Work request:
Type out each entry exactly.

Start of Raw data

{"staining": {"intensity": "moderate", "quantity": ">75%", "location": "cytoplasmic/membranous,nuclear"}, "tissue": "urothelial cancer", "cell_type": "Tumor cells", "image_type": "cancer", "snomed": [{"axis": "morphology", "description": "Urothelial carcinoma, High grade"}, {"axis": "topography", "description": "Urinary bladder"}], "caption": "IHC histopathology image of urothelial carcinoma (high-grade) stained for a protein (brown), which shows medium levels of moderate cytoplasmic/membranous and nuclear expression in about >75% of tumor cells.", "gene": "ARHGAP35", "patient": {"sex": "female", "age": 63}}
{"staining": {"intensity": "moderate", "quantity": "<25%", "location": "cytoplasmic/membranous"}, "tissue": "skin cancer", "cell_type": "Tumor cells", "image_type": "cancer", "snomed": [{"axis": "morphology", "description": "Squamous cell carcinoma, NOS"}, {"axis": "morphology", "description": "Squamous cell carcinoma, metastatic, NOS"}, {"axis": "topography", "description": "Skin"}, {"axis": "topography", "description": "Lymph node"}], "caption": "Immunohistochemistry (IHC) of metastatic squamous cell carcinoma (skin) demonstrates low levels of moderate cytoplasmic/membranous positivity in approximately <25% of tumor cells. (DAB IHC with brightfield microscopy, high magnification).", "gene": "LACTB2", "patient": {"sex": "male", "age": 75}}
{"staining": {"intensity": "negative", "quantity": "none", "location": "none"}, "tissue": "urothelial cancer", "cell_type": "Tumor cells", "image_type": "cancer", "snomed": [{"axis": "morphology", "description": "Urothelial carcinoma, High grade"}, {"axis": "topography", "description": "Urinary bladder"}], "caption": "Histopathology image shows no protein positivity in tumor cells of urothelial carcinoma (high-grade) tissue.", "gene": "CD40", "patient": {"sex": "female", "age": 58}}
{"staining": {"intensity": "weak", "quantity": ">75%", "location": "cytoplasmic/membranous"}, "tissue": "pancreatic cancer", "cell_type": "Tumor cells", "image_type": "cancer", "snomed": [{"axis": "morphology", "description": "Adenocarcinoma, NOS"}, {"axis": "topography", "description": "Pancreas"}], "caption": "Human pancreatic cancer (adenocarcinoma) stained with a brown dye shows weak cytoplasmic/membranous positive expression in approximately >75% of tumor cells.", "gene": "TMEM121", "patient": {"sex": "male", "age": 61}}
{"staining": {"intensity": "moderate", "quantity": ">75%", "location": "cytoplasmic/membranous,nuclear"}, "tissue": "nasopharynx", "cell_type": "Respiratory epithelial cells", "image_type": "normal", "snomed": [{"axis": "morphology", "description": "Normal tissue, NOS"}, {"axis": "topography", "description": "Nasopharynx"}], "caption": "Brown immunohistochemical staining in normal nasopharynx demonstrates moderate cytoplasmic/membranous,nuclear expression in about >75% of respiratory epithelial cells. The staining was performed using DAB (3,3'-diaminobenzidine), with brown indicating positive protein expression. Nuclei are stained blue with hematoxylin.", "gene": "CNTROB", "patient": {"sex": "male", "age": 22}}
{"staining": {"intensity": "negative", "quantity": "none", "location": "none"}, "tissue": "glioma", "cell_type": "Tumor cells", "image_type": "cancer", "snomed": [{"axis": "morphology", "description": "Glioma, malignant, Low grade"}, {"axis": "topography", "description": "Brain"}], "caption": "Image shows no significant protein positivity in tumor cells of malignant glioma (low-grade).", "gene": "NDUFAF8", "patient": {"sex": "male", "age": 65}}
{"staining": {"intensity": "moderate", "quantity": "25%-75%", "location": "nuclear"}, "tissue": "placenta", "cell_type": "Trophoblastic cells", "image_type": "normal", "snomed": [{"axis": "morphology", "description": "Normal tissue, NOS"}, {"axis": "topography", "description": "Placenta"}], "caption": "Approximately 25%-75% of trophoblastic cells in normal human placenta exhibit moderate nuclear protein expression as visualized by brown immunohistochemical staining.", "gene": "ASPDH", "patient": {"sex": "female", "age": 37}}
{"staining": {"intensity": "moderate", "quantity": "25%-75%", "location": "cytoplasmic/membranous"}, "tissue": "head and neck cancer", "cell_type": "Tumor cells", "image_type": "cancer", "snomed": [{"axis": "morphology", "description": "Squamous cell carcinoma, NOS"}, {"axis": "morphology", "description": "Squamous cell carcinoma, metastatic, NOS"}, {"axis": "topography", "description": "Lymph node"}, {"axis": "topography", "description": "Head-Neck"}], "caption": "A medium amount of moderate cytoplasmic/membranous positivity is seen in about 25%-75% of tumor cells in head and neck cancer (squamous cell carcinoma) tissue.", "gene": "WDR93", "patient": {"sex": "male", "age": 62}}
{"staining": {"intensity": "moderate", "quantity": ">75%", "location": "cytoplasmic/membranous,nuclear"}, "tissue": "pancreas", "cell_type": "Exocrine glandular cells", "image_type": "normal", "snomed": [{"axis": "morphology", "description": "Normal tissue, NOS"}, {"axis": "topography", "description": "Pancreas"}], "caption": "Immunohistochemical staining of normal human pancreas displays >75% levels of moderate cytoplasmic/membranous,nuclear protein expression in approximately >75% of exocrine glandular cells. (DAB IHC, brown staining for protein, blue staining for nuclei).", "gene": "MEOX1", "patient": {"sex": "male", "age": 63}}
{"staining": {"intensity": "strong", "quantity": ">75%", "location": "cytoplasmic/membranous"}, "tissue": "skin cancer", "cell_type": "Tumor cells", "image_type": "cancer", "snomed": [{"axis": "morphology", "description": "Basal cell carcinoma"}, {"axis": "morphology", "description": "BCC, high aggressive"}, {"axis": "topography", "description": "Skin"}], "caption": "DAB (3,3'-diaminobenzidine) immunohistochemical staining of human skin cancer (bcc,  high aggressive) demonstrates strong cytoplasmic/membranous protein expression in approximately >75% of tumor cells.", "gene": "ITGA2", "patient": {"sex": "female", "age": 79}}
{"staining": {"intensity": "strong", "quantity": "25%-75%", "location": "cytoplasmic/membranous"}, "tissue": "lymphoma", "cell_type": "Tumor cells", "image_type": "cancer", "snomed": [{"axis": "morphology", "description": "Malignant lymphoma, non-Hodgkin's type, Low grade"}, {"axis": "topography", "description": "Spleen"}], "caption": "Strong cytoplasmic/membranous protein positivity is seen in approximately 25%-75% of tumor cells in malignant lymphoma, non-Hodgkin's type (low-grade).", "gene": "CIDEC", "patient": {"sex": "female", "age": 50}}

End of Raw data

Written reply:
{"staining": {"intensity": "moderate", "quantity": ">75%", "location": "cytoplasmic/membranous,nuclear"}, "tissue": "urothelial cancer", "cell_type": "Tumor cells", "image_type": "cancer", "snomed": [{"axis": "morphology", "description": "Urothelial carcinoma, High grade"}, {"axis": "topography", "description": "Urinary bladder"}], "caption": "IHC histopathology image of urothelial carcinoma (high-grade) stained for a protein (brown), which shows medium levels of moderate cytoplasmic/membranous and nuclear expression in about >75% of tumor cells.", "gene": "ARHGAP35", "patient": {"sex": "female", "age": 63}}
{"staining": {"intensity": "moderate", "quantity": "<25%", "location": "cytoplasmic/membranous"}, "tissue": "skin cancer", "cell_type": "Tumor cells", "image_type": "cancer", "snomed": [{"axis": "morphology", "description": "Squamous cell carcinoma, NOS"}, {"axis": "morphology", "description": "Squamous cell carcinoma, metastatic, NOS"}, {"axis": "topography", "description": "Skin"}, {"axis": "topography", "description": "Lymph node"}], "caption": "Immunohistochemistry (IHC) of metastatic squamous cell carcinoma (skin) demonstrates low levels of moderate cytoplasmic/membranous positivity in approximately <25% of tumor cells. (DAB IHC with brightfield microscopy, high magnification).", "gene": "LACTB2", "patient": {"sex": "male", "age": 75}}
{"staining": {"intensity": "negative", "quantity": "none", "location": "none"}, "tissue": "urothelial cancer", "cell_type": "Tumor cells", "image_type": "cancer", "snomed": [{"axis": "morphology", "description": "Urothelial carcinoma, High grade"}, {"axis": "topography", "description": "Urinary bladder"}], "caption": "Histopathology image shows no protein positivity in tumor cells of urothelial carcinoma (high-grade) tissue.", "gene": "CD40", "patient": {"sex": "female", "age": 58}}
{"staining": {"intensity": "weak", "quantity": ">75%", "location": "cytoplasmic/membranous"}, "tissue": "pancreatic cancer", "cell_type": "Tumor cells", "image_type": "cancer", "snomed": [{"axis": "morphology", "description": "Adenocarcinoma, NOS"}, {"axis": "topography", "description": "Pancreas"}], "caption": "Human pancreatic cancer (adenocarcinoma) stained with a brown dye shows weak cytoplasmic/membranous positive expression in approximately >75% of tumor cells.", "gene": "TMEM121", "patient": {"sex": "male", "age": 61}}
{"staining": {"intensity": "moderate", "quantity": ">75%", "location": "cytoplasmic/membranous,nuclear"}, "tissue": "nasopharynx", "cell_type": "Respiratory epithelial cells", "image_type": "normal", "snomed": [{"axis": "morphology", "description": "Normal tissue, NOS"}, {"axis": "topography", "description": "Nasopharynx"}], "caption": "Brown immunohistochemical staining in normal nasopharynx demonstrates moderate cytoplasmic/membranous,nuclear expression in about >75% of respiratory epithelial cells. The staining was performed using DAB (3,3'-diaminobenzidine), with brown indicating positive protein expression. Nuclei are stained blue with hematoxylin.", "gene": "CNTROB", "patient": {"sex": "male", "age": 22}}
{"staining": {"intensity": "negative", "quantity": "none", "location": "none"}, "tissue": "glioma", "cell_type": "Tumor cells", "image_type": "cancer", "snomed": [{"axis": "morphology", "description": "Glioma, malignant, Low grade"}, {"axis": "topography", "description": "Brain"}], "caption": "Image shows no significant protein positivity in tumor cells of malignant glioma (low-grade).", "gene": "NDUFAF8", "patient": {"sex": "male", "age": 65}}
{"staining": {"intensity": "moderate", "quantity": "25%-75%", "location": "nuclear"}, "tissue": "placenta", "cell_type": "Trophoblastic cells", "image_type": "normal", "snomed": [{"axis": "morphology", "description": "Normal tissue, NOS"}, {"axis": "topography", "description": "Placenta"}], "caption": "Approximately 25%-75% of trophoblastic cells in normal human placenta exhibit moderate nuclear protein expression as visualized by brown immunohistochemical staining.", "gene": "ASPDH", "patient": {"sex": "female", "age": 37}}
{"staining": {"intensity": "moderate", "quantity": "25%-75%", "location": "cytoplasmic/membranous"}, "tissue": "head and neck cancer", "cell_type": "Tumor cells", "image_type": "cancer", "snomed": [{"axis": "morphology", "description": "Squamous cell carcinoma, NOS"}, {"axis": "morphology", "description": "Squamous cell carcinoma, metastatic, NOS"}, {"axis": "topography", "description": "Lymph node"}, {"axis": "topography", "description": "Head-Neck"}], "caption": "A medium amount of moderate cytoplasmic/membranous positivity is seen in about 25%-75% of tumor cells in head and neck cancer (squamous cell carcinoma) tissue.", "gene": "WDR93", "patient": {"sex": "male", "age": 62}}
{"staining": {"intensity": "moderate", "quantity": ">75%", "location": "cytoplasmic/membranous,nuclear"}, "tissue": "pancreas", "cell_type": "Exocrine glandular cells", "image_type": "normal", "snomed": [{"axis": "morphology", "description": "Normal tissue, NOS"}, {"axis": "topography", "description": "Pancreas"}], "caption": "Immunohistochemical staining of normal human pancreas displays >75% levels of moderate cytoplasmic/membranous,nuclear protein expression in approximately >75% of exocrine glandular cells. (DAB IHC, brown staining for protein, blue staining for nuclei).", "gene": "MEOX1", "patient": {"sex": "male", "age": 63}}
{"staining": {"intensity": "strong", "quantity": ">75%", "location": "cytoplasmic/membranous"}, "tissue": "skin cancer", "cell_type": "Tumor cells", "image_type": "cancer", "snomed": [{"axis": "morphology", "description": "Basal cell carcinoma"}, {"axis": "morphology", "description": "BCC, high aggressive"}, {"axis": "topography", "description": "Skin"}], "caption": "DAB (3,3'-diaminobenzidine) immunohistochemical staining of human skin cancer (bcc,  high aggressive) demonstrates strong cytoplasmic/membranous protein expression in approximately >75% of tumor cells.", "gene": "ITGA2", "patient": {"sex": "female", "age": 79}}
{"staining": {"intensity": "strong", "quantity": "25%-75%", "location": "cytoplasmic/membranous"}, "tissue": "lymphoma", "cell_type": "Tumor cells", "image_type": "cancer", "snomed": [{"axis": "morphology", "description": "Malignant lymphoma, non-Hodgkin's type, Low grade"}, {"axis": "topography", "description": "Spleen"}], "caption": "Strong cytoplasmic/membranous protein positivity is seen in approximately 25%-75% of tumor cells in malignant lymphoma, non-Hodgkin's type (low-grade).", "gene": "CIDEC", "patient": {"sex": "female", "age": 50}}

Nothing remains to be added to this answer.